(Saved entries)
================================

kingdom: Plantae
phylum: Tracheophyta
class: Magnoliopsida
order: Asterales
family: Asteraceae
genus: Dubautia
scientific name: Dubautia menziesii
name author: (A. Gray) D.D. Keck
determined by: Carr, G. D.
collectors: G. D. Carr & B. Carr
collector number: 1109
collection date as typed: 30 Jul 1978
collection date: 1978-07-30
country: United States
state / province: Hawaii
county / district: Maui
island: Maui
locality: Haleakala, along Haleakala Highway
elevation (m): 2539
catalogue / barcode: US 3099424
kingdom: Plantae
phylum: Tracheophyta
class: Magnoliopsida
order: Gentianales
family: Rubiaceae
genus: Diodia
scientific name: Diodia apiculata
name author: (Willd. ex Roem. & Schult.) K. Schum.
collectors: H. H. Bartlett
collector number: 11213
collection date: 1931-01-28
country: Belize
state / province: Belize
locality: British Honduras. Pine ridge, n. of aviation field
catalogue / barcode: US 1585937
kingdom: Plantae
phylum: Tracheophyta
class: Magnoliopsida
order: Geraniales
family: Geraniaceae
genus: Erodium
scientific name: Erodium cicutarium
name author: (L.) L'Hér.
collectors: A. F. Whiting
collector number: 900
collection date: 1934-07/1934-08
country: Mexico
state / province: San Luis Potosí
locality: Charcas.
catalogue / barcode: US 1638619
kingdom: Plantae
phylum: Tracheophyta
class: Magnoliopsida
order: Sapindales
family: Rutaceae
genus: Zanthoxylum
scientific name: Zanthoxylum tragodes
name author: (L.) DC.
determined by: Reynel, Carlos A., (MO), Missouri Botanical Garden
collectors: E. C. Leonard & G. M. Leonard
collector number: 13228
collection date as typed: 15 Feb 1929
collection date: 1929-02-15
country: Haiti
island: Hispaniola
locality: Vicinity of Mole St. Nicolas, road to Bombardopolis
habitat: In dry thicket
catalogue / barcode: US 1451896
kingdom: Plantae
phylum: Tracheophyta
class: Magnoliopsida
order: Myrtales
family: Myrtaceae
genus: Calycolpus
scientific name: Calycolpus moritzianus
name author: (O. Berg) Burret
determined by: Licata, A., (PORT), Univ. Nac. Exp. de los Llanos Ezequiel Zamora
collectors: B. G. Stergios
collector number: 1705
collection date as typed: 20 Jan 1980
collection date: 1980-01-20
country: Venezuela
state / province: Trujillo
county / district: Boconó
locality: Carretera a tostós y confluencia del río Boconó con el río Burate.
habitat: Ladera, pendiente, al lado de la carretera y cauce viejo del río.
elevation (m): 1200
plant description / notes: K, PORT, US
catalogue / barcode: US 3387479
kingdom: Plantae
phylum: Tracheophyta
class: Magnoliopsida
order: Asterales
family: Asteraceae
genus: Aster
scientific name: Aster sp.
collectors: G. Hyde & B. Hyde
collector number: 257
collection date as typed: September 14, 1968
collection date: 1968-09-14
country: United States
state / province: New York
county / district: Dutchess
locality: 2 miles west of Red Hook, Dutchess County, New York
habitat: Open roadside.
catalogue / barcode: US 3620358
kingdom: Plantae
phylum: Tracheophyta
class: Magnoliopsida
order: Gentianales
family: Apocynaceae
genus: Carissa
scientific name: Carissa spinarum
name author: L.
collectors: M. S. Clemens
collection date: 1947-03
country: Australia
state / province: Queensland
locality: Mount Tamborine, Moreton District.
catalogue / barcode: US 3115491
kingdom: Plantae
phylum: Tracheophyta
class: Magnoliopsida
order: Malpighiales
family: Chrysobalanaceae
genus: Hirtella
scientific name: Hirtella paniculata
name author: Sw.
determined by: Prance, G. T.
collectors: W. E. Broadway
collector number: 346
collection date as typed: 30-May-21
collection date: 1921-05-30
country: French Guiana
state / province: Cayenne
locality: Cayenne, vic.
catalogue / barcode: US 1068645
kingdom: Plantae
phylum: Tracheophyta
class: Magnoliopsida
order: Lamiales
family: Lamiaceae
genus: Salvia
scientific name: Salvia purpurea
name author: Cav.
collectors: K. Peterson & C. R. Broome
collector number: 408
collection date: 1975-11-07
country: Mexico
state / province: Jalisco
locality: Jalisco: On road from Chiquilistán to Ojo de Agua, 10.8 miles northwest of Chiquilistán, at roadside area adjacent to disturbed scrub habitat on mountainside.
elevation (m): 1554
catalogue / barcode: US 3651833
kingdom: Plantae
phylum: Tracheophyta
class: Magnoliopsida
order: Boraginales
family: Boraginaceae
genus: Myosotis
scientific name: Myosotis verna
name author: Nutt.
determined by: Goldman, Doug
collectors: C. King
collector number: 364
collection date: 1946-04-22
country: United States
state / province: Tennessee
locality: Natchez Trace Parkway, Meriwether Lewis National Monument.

================================

WHAT IS NEEDED ->
Reproduce the lines between the one containing "country: Haiti" and the one containing "habitat: Open roadside.", inclusive, swapping each occurrence of "collectors" for "collected by" and leaving everything else unchanged.

EXERCISE RESULT ->
country: Haiti
island: Hispaniola
locality: Vicinity of Mole St. Nicolas, road to Bombardopolis
habitat: In dry thicket
catalogue / barcode: US 1451896
kingdom: Plantae
phylum: Tracheophyta
class: Magnoliopsida
order: Myrtales
family: Myrtaceae
genus: Calycolpus
scientific name: Calycolpus moritzianus
name author: (O. Berg) Burret
determined by: Licata, A., (PORT), Univ. Nac. Exp. de los Llanos Ezequiel Zamora
collected by: B. G. Stergios
collector number: 1705
collection date as typed: 20 Jan 1980
collection date: 1980-01-20
country: Venezuela
state / province: Trujillo
county / district: Boconó
locality: Carretera a tostós y confluencia del río Boconó con el río Burate.
habitat: Ladera, pendiente, al lado de la carretera y cauce viejo del río.
elevation (m): 1200
plant description / notes: K, PORT, US
catalogue / barcode: US 3387479
kingdom: Plantae
phylum: Tracheophyta
class: Magnoliopsida
order: Asterales
family: Asteraceae
genus: Aster
scientific name: Aster sp.
collected by: G. Hyde & B. Hyde
collector number: 257
collection date as typed: September 14, 1968
collection date: 1968-09-14
country: United States
state / province: New York
county / district: Dutchess
locality: 2 miles west of Red Hook, Dutchess County, New York
habitat: Open roadside.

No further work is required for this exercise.